Experience: Quality Benchmarking of Datasets Used in Software Effort Estimation
This paper addresses the critical problem of poor data quality in empirical software engineering for researchers and practitioners relying on these datasets for effort estimation and defect prediction. It is an incremental contribution to data quality assessment.
This study evaluates the quality of 13 widely used datasets in software effort estimation research, identifying prevalent issues like noise, outliers, and incompleteness. The authors propose a template to improve data collection and evaluation, aiming to enhance data quality awareness and availability within the ESE community.

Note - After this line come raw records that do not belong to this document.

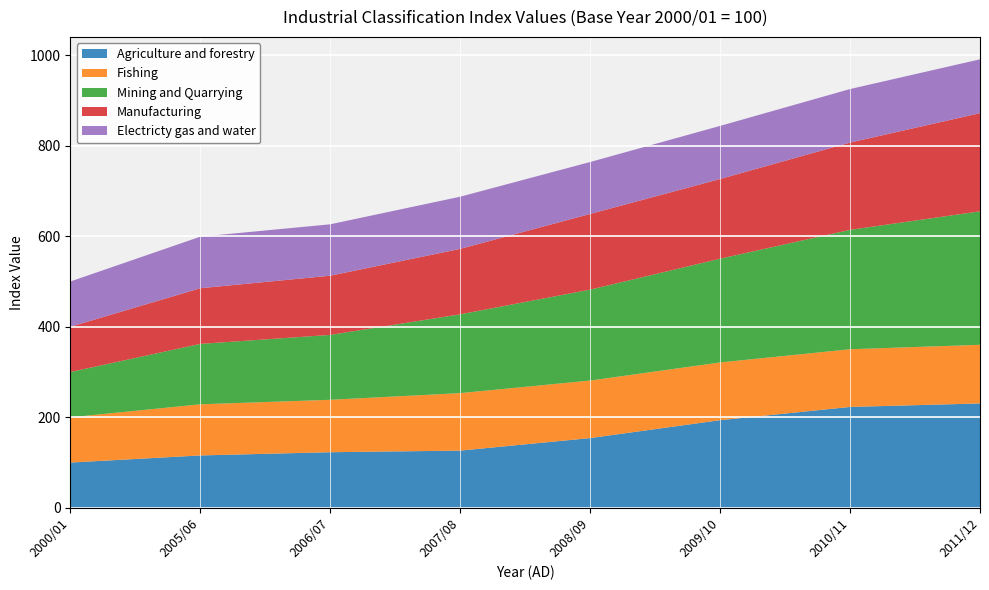

Reading right to left, extract all data points from this chart.

Agriculture and forestry: 230.6	222.9	193.6	154.1	126.4	122.8	115.7	100.0
Fishing: 129.6	127.5	127.6	127.1	127.0	115.8	113.0	100.0
Mining and Quarrying: 294.8	263.8	229.2	200.9	174.1	143.4	133.4	100.0
Manufacturing: 216.9	192.9	176.0	167.2	144.6	130.8	123.0	100.0
Electricty gas and water: 119.0	118.2	117.4	114.7	115.3	113.6	113.9	100.0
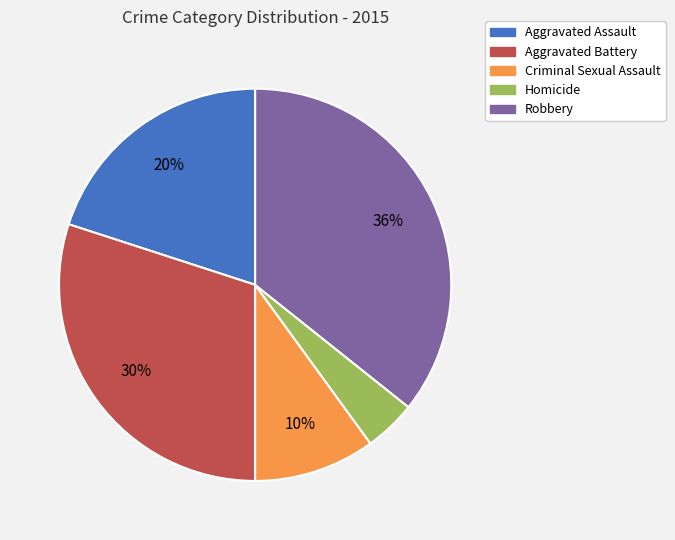

Which category has the biggest portion of the pie?

Robbery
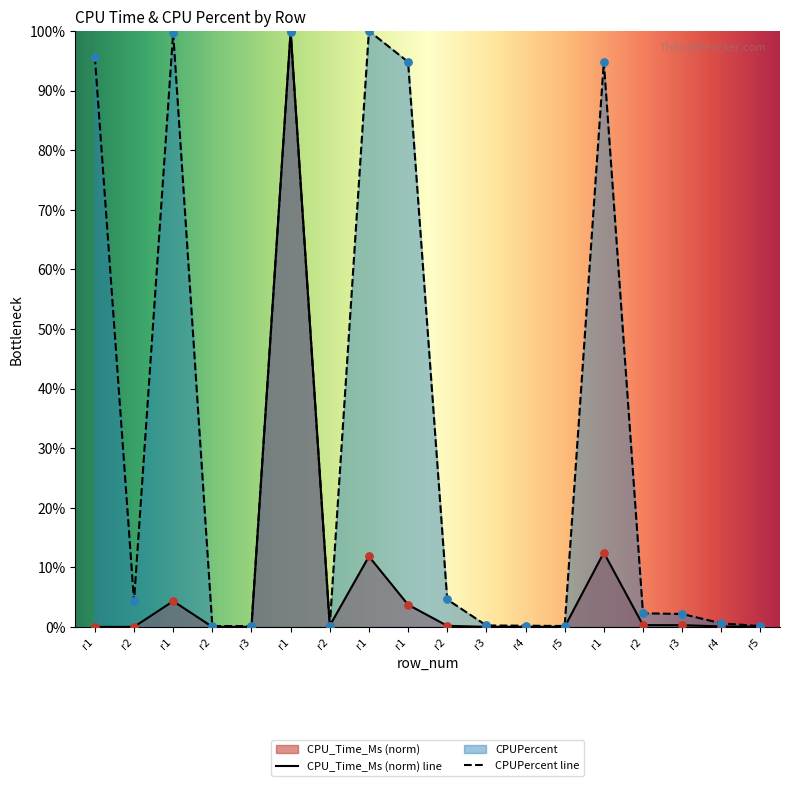

Which series has the largest Y range (max minus min)?

CPU_Time_Ms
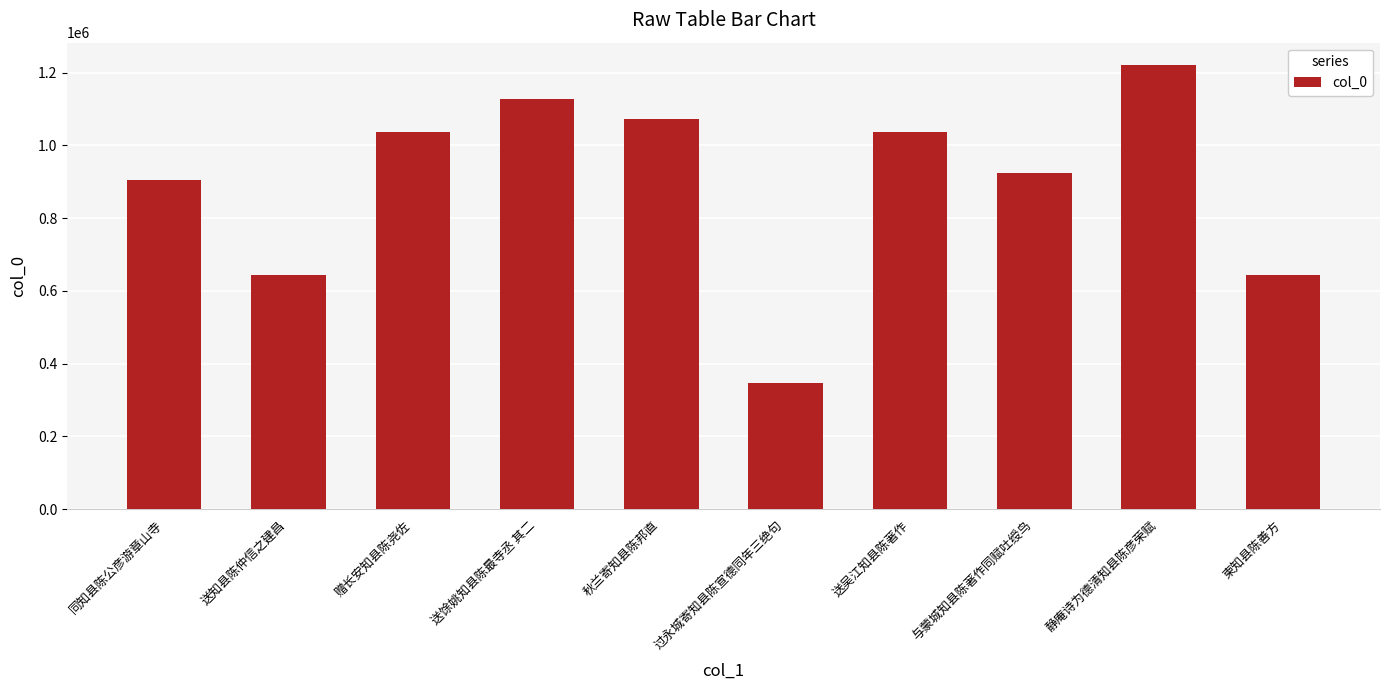

At which category does the chart reach its peak across all series?

静庵诗为德清知县陈彦荣赋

Data is a cornerstone of empirical software engineering (ESE) research and practice. Data underpin numerous process and project management activities, including the estimation of development effort and the prediction of the likely location and severity of defects in code. Serious questions have been raised, however, over the quality of the data used in ESE. Data quality problems caused by noise, outliers, and incompleteness have been noted as being especially prevalent. Other quality issues, although also potentially important, have received less attention. In this study, we assess the quality of 13 datasets that have been used extensively in research on software effort estimation. The quality issues considered in this article draw on a taxonomy that we published previously based on a systematic mapping of data quality issues in ESE. Our contributions are as follows: (1) an evaluation of the "fitness for purpose" of these commonly used datasets and (2) an assessment of the utility of the taxonomy in terms of dataset benchmarking. We also propose a template that could be used to both improve the ESE data collection/submission process and to evaluate other such datasets, contributing to enhanced awareness of data quality issues in the ESE community and, in time, the availability and use of higher-quality datasets.